The Real Deal New York

Could amenities become more important than apartments in Brooklyn?

Features are becoming essential to attracting tenants, developers say
By Eddie Small | May 17, 2018 09:30AM

From left: Jonathan Mechanic, Seth Pinsky, Josh Zegen, Doug Steiner, Boaz Gilad, Alison Novak (Credit: Eddie Small for The Real Deal)

The future of Brooklyn may look a lot like the future of liberal arts colleges.

Alison Novak, principal at Hudson Companies, said universities seem to be constantly trying to outdo one another in terms of amenities for their students, which can give those students high expectations for the amenities they expect to find at their apartment buildings after graduation.

“They’re coming from that expectation,” she said. “They’re bringing it with them for their apartment rentals.”

Novak spoke on the final panel of the day at TerraCRG’s Only Brooklyn event on Wednesday, along with Brookland Capital co-founder Boaz Gilad, RXR Realty executive vice president Seth Pinsky, Steiner Studios chairman Doug Steiner and Madison Realty Capital co-founder Josh Zegen. The topic was what’s next for Brooklyn, and many panelists viewed building amenities like roof decks and common spaces as critical to the borough’s future.

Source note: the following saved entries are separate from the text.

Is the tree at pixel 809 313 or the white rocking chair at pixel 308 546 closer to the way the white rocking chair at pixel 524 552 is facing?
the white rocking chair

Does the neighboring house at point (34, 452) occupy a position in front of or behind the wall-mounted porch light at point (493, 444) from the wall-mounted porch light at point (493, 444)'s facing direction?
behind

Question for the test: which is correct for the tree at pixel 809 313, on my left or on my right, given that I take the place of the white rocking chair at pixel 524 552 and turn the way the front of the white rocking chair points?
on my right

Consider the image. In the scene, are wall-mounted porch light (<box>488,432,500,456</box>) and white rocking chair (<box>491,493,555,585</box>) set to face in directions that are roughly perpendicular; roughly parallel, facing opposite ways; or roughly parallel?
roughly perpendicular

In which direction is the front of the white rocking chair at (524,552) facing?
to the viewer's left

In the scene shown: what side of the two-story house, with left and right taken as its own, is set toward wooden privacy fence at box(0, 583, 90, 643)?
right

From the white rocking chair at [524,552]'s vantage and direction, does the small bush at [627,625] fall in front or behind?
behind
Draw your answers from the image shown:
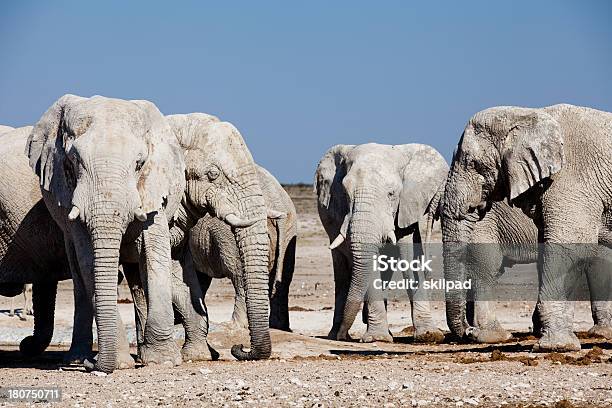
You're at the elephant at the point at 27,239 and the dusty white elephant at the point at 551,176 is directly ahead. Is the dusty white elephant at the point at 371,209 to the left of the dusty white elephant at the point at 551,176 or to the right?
left
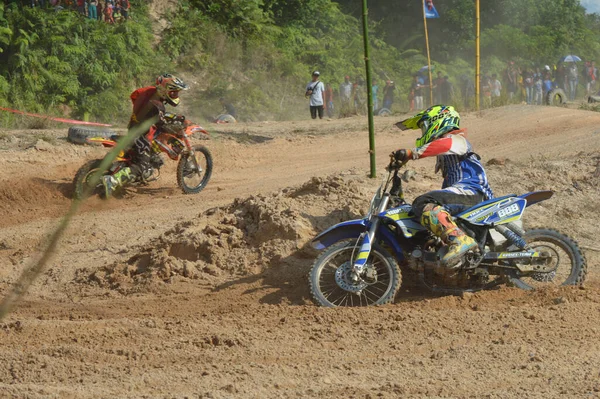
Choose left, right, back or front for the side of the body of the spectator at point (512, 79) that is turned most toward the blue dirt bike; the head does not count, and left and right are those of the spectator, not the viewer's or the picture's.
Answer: front

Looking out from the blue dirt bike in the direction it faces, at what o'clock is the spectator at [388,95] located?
The spectator is roughly at 3 o'clock from the blue dirt bike.

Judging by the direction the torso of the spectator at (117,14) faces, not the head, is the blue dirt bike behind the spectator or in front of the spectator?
in front

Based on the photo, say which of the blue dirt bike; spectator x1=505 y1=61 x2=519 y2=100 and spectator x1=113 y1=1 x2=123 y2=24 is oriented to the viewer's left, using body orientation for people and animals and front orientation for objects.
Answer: the blue dirt bike

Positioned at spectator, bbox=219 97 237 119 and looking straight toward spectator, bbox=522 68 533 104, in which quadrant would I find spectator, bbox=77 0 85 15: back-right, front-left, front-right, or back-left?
back-left

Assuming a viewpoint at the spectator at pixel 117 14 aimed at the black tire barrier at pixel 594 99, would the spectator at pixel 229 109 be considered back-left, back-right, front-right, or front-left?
front-right

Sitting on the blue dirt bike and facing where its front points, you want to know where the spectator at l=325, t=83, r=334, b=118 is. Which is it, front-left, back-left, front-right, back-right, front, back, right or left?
right

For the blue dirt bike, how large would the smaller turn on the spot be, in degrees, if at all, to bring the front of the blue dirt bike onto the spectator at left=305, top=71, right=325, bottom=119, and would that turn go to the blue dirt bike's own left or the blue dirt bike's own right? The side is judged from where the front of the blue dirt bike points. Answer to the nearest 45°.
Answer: approximately 90° to the blue dirt bike's own right

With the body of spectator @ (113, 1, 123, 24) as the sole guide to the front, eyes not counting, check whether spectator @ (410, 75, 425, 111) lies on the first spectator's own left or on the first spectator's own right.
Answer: on the first spectator's own left

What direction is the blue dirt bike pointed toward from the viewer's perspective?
to the viewer's left

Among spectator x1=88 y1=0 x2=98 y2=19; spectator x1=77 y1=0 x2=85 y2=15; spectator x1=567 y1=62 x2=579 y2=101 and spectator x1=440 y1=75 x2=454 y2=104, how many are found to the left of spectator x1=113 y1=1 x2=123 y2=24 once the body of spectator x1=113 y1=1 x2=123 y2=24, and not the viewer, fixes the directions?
2

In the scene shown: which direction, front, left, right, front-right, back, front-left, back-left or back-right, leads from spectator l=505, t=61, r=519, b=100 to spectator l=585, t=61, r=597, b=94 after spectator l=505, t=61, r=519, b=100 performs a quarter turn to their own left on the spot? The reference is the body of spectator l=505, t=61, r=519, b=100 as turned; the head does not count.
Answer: front-left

Pinsky said RXR was looking into more non-traditional living arrangements at its projects, particularly at the developments geared more toward young people. He said they have a need for some type of transitional housing from college, comparing it to incubator spaces for new companies that are not ready to enter the commercial leasing market.

“There’s a need for young professionals, especially, to find space that’s affordable to them, and I think they’re willing to live differently than a lot of other people do,” he said. “It’s somewhere between a college dorm and an apartment, where the common space is much more important, where perhaps you’re willing to share elements of the apartment as long as you have a room to yourself.”

For some tenants, concerns about building amenities have already started to supersede concerns about their actual apartments, according to Gilad. He said younger tenants in particular are more focused on the overall experience they will get living in the building than on how large their unit within the building is.

“I care less about how much square footage I have in the bedroom,” he said, “but when I go downstairs, I want to hang out with my friends.”

This importance may soon be reflected in the economics of some newer buildings, according to Novak.

“Developers are setting aside an entire floor for amenities, with the idea that, if they’re not now, they will in the future charge residents separately from their rent,” she said, “which is not something that we’ve done at Hudson in the past.”

Although the number of new projects coming into Brooklyn has sparked concerns about oversupply, Pinsky maintained that the number of new people moving to New York City would prevent this from becoming a major long-term problem.

“The city’s population has expanded by almost half a million just this decade,” he said, “so there’s a lot of supply coming online, but there’s a lot more demand that’s coming into the city.”